I am using the doParallel
package to parallelize jobs across multiple Linux machines using the following syntax:
cl <- makePSOCKcluster(machines, outfile = '', master = system('hostname -i', intern = T))
Typically each job would take less than 10 minutes to run on a single machine. However, sometimes there would be one worker process that would 'run away' and kept running for hours and never returned to the main driver process. I can see the process running using top
, but it seems like the process is somehow stuck rather than running anything for real. The outfile=''
option doesn't produce anything useful since the worker process never really failed.
This happens rather frequently but very randomly. Sometimes I could just re-start the jobs and they would finish fine. Therefore, I cannot provide a reproducible example. Does anyone have general suggestions on how to investigate this issue? Or what to look for when this happens again in the future?
EDIT:
Adding more details in response to the comments. I am running thousands of small simulations on 10 machines. IO and memory usage are both minimal. I have noticed the worker process running away on different machines at random without any pattern, not necessarily the busiest ones. I don't have permission to view the system log, but based on CPU/RAM history there doesn't seem to be anything unusual.
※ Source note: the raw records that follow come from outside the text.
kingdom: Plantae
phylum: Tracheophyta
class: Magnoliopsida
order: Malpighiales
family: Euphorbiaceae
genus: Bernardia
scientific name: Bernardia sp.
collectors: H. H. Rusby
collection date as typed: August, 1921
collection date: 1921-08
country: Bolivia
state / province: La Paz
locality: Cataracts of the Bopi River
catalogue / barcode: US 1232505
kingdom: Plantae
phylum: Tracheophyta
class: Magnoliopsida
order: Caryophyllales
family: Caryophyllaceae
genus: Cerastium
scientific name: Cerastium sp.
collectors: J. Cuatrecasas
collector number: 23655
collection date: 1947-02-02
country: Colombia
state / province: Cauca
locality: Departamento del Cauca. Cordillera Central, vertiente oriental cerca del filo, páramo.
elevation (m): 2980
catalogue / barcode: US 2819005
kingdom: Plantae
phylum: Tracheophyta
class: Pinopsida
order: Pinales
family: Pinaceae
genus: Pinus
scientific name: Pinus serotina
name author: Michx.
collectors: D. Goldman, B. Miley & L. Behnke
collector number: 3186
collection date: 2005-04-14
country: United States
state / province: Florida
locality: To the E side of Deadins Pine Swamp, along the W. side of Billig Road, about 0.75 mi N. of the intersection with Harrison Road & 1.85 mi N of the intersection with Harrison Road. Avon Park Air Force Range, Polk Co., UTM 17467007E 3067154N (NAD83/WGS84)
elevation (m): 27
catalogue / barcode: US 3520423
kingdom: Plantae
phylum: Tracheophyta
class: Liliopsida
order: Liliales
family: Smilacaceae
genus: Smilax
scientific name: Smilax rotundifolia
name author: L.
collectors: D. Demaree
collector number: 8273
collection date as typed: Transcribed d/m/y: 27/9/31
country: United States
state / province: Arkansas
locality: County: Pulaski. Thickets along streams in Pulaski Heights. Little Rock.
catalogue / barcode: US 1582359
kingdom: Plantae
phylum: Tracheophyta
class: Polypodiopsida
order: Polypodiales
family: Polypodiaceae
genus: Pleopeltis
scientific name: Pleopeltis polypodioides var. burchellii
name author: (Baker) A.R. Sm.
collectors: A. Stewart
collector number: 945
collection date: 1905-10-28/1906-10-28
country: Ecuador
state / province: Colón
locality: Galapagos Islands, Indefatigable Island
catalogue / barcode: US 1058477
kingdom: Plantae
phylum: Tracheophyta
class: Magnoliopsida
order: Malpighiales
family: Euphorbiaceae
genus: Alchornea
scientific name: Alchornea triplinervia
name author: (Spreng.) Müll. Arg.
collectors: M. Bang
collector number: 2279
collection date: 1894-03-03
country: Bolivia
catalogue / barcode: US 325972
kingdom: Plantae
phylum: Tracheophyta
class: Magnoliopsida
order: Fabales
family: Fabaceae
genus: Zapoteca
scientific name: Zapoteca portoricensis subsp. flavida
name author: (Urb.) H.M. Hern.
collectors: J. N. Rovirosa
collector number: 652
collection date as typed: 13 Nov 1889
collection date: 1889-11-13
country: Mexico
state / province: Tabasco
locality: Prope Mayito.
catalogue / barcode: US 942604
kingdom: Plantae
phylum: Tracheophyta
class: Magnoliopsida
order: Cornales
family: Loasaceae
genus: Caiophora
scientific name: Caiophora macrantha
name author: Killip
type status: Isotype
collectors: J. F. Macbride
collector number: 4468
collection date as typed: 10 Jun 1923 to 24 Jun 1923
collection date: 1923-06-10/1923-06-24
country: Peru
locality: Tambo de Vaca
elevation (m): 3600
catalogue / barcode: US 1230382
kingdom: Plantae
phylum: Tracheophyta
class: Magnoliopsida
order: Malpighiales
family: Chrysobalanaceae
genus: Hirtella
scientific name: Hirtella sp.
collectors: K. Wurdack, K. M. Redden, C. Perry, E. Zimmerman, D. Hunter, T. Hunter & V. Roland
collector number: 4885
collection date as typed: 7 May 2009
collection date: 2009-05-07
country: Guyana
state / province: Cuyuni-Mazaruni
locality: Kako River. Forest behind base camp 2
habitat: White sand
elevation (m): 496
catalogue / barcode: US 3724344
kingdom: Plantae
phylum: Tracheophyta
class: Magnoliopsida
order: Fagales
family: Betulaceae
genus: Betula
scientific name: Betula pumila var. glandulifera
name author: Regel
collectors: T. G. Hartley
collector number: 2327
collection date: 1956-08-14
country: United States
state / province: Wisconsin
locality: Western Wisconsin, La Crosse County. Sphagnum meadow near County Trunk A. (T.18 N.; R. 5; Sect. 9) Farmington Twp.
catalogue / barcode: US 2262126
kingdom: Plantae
It happens frequently enough that it's fairly easy to catch a run-away process in action. top
would show that the process is running with close to 100% CPU with status R
, so it is definitely running and not waiting. But I am also quite sure that each simulation should only take minutes, and somehow the run-away worker just keeps running non-stop.
So far doParallel
is the only package I have tried. I am exploring other options, but it's hard to make an informed decision without knowing the cause.